TSC country line 25 ton on sale now $899.00 . Everyone on here and other sites that have these units love them. I looked at them 4 years ago but bought an Ariens 22 ton for $1100.00 from my local hardware/repair shop.

Have always liked their service and some of the features of the Ariens sold me. Light enough to move around the yard by hand was the biggest. 20-30 cords and she still runs great.


----------



## kavu (Feb 14, 2017)

Dht 22 ton or ariens 22 ton will do you just fine i believe. I dont know the cycle time of the dht but i think its good. The ariens is 11 or 12 sec. i have had the ariens for a few years now and it runs great. Always starts on the first or second pull and is light as others have said to move around. If you must have a 4 way wedge then you may have to do some research, maybe you need to go bigger than a 22 ton but i will defer to others on that aspect.
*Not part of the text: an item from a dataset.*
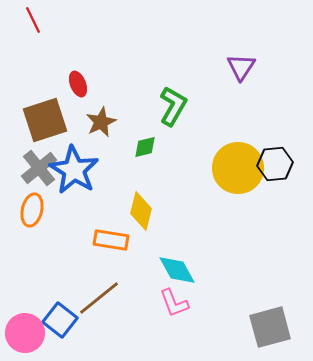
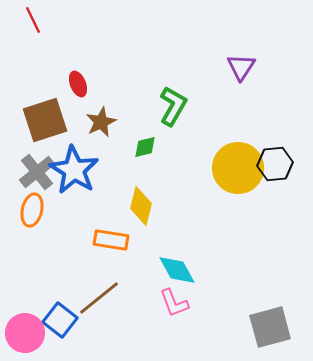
gray cross: moved 2 px left, 4 px down
yellow diamond: moved 5 px up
The dht is like 900 or so and the ariens is aprox 1100. I am happy with my choice of the ariens.


----------



## Dobish (Feb 15, 2017)

DHT 22 is around 10.5 seconds...


----------



## kavu (Feb 15, 2017)

Dobish said:


> DHT 22 is around 10.5 seconds...


lowes says 10.9, i am jealous


----------



## Dobish (Feb 16, 2017)

kavu said:


> lowes says 10.9, i am jealous


not going to lie, i run it with the choke open 

also, i have not gotten out the stop-watch. I rarely go full stroke, even on twisty elm.


----------



## Treematt (Feb 21, 2017)

Thanks for all of the replies. I'm leaning toward the dht 22 ton which as noted lowes is selling for 899. I like it over the county line because it has a longer tongue and will make towing with my four wheeler much easier. I borrowed my friends county line before and couldn't get it hitched up with its short tongue length.


----------



## Woodsplitter67 (Feb 22, 2017)

Good call. . 
May the force be with you 
Always


----------